Can you crack The Code? XIXA, Tucson’s dark, dusty gothic overlords, aren’t even sure they can. For their new, four-track EP, they reached further into the desert, into their instruments, and into their words, carving a deeper, more grandiose space for their cumbia-tinged psychedelic rock to swell. “At times this record feels like us trying to decipher the language of our music,” says guitarist and singer Gabriel Sullivan. “At others it’s like we’re intentionally hiding a code in the language of the songs. Everything has a mystic quality.”
XIXA are a guitar-slinging six-piece formed in the heart of the deep Southwest, uniquely attuned to the desert and their Latin roots. Combining gritty guitars, the bumping grind of chicha, and windswept desert blues into a mesmerizing stew, they are by turns trippy and devilish, like jam band getting high on Diá de Los Muertos. 2016’s Bloodline saw them inject heavy fuzz guitars and Latin pulses into sandy rock’n’roll, a potent mix that took them all over the world for nigh on two whole years.
And now they stand ready to take the next step, to follow, as guitarist and singer Brian Lopez puts it, “the sonic thread woven through our mutual admiration for Peruvian chicha and our roots as songwriters and storytellers.” The Code EP hones in on those elements that resonate most in their earlier works and discards those that didn’t, a distillation of what makes the XIXA sound so unique. “It’s the beginning of a sonic and visual effort that best defines what we consider to be The New Southwest,” adds Lopez.

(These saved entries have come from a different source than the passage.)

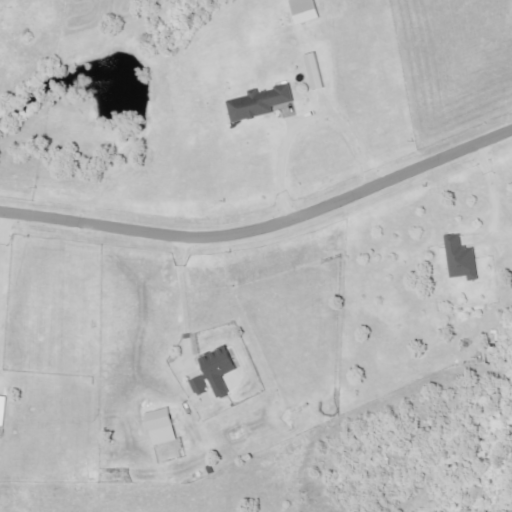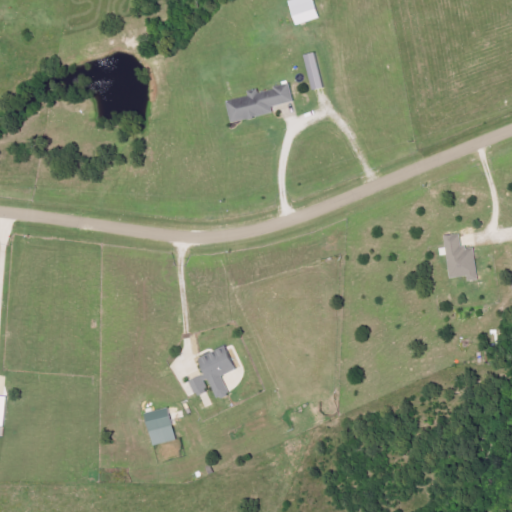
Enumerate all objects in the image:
building: (309, 11)
building: (319, 71)
building: (262, 103)
road: (264, 226)
building: (464, 259)
building: (222, 370)
building: (202, 386)
building: (5, 410)
building: (166, 426)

With a visual language and artwork provided by world-renowned artist and Tucson native Daniel Martin Diaz – a long time collaborator of the band – that effort has birthed a swirling, raw collection of songs, intense and sun bleached yet shot through with an inky gothic horror. They scan like the long lost soundtrack to a panoramic Tarantino Western; poised, stylish, and menacing. On ‘Mantra’, Sullivan sings like Leonard Cohen re-imagined as a desert outlaw; ‘Osiris’ is Ennio Morricone stumbling through the Mexican badlands in a dream.
Then there’s the tumbling rhythms and underworld carnival spirit of the title track, a rollicking psychedelic ride guided by some smirking, malevolent demon. “I hear him everyday / But I cannot speak his name”, growls Sullivan as the band gallop away in a frenzy. It’s XIXA at their potent, eclectic best, stretching out to their past to pave the way to the future. “The Code is a record of language, mysticism, magick, desert,” says Sullivan. “It is our language.” Crack it if you dare.